La vera risposta che emerge da tutta questa storia, tuttavia, non sta nella misura della distanza temporale, ma nel processo di elaborazione. È la potenza dirompente del gesto creativo, che ha avuto bisogno del giusto tempo per maturare. E che riassume una presa di coscienza, si trasforma in confessione, raccontando quella che l’autore definisce «l’esperienza di un ragazzo ingenuo travolto da emozioni che non è in grado di dominare, sedotto dalla presunzione di poter cambiare le cose con le proprie azioni». È proprio così che Giulio descrive se stesso, al passato, confidando: «Questo è un documentario intimo, perché nasce dall’esigenza personale di condividere l’esperienza più folle della mia vita e chiudere così un cerchio, soprattutto mentale, che era rimasto in sospeso. Autocriticandomi, mettendomi a nudo, svelando le mie insicurezze e l’impreparazione di allora nell’affrontare quel contesto».

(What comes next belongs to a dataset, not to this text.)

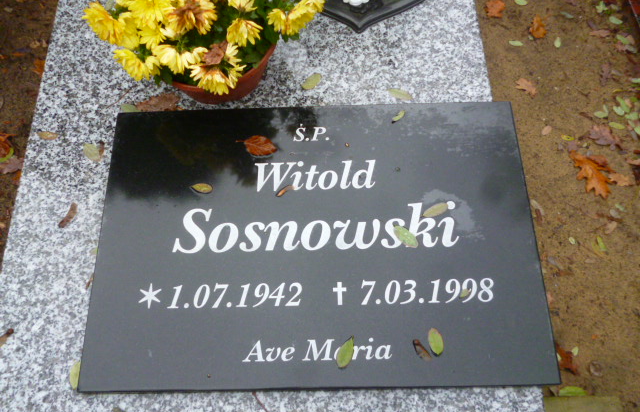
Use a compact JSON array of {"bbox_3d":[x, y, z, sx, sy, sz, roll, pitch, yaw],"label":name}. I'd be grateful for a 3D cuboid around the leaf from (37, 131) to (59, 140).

Nuovi incontri hanno mosso Giulio a portare a termine il progetto, facendo squadra con il montatore Alessandro Belotti (già montatore per i registi Andrea Brusa e Marco Scotuzzi di Magic Alps, che fu in cinquina ai David nel 2019, e Il Muro Bianco, entrambi presentati a Clermont Ferrand, uno dei festival di corti più importanti al mondo) e la produttrice tedesca Laura Weber (che vanta la partecipazione al film documentario Cunningham, presentato al Toronto Film Festival 2019).
E poi c’è voluta una scintilla, per riaccendere la storia sopita.
Se ne trova traccia nel titolo: «È stata una chiacchierata con un ex fotogiornalista, il primo a riuscire a fotografare, negli anni Ottanta, le coltivazioni e i laboratori dei narcos di Pablo Escobar, nascosti in Amazzonia. Mi raccontò la sua rischiosa avventura giovanile e concluse con “Fui sciocco, ingenuo e fortunato”. È stato quello il “la” per riprendere in mano il mio materiale siriano».
Dopo il premiatissimo Happy Today, girato in Uganda e divenuto parte del prestigioso catalogo del CNC, Giulio con Stupid Naive & Lucky opera un “flashback” nel suo percorso e indaga nelle pieghe della sua coscienza artistica.
Confida: “Mi sono concentrato su ciò che volevo esprimere scavando dentro me, senza curarmi troppo dell’estetica. Non avevo mai realizzato qualcosa che riguardasse me stesso in prima persona e credo sia tra le cose più difficile da fare”.
L’indole avventurosa è comunque rimasta, ben radicata nel suo desiderio di muoversi per raggiungere l’essenza di ogni situazione. E così si dice oggi dispiaciuto di non poter ripartire per la Turchia:
“Il bello dei festival è viverli e respirarli, incontrare persone e viaggiare verso nuovi luoghi in base alle selezioni dove possono nascere spunti, collaborazioni o anche solo amicizie. Purtroppo in questo momento tutta la socialità culturale è considerata “illegale” (nonostante le numerose precauzioni esistenti, che potrebbero mantenere attive determinate realtà) dando così un ulteriore colpo alle arti in generale, già corrose da un modello di vita socio-economico individuale e capitalista, dedito al consumo e alla velocità e per nulla meditativo.
Detto questo sono estremamente felice che in un anno così particolare, questo piccolo progetto riesca in qualche modo a vedere la luce!”.
Luce che emerge da una lunga notte, a ricordarci che anche da spettatori, usciti dalla sala, non è mai tardi per (ri)aprire gli occhi.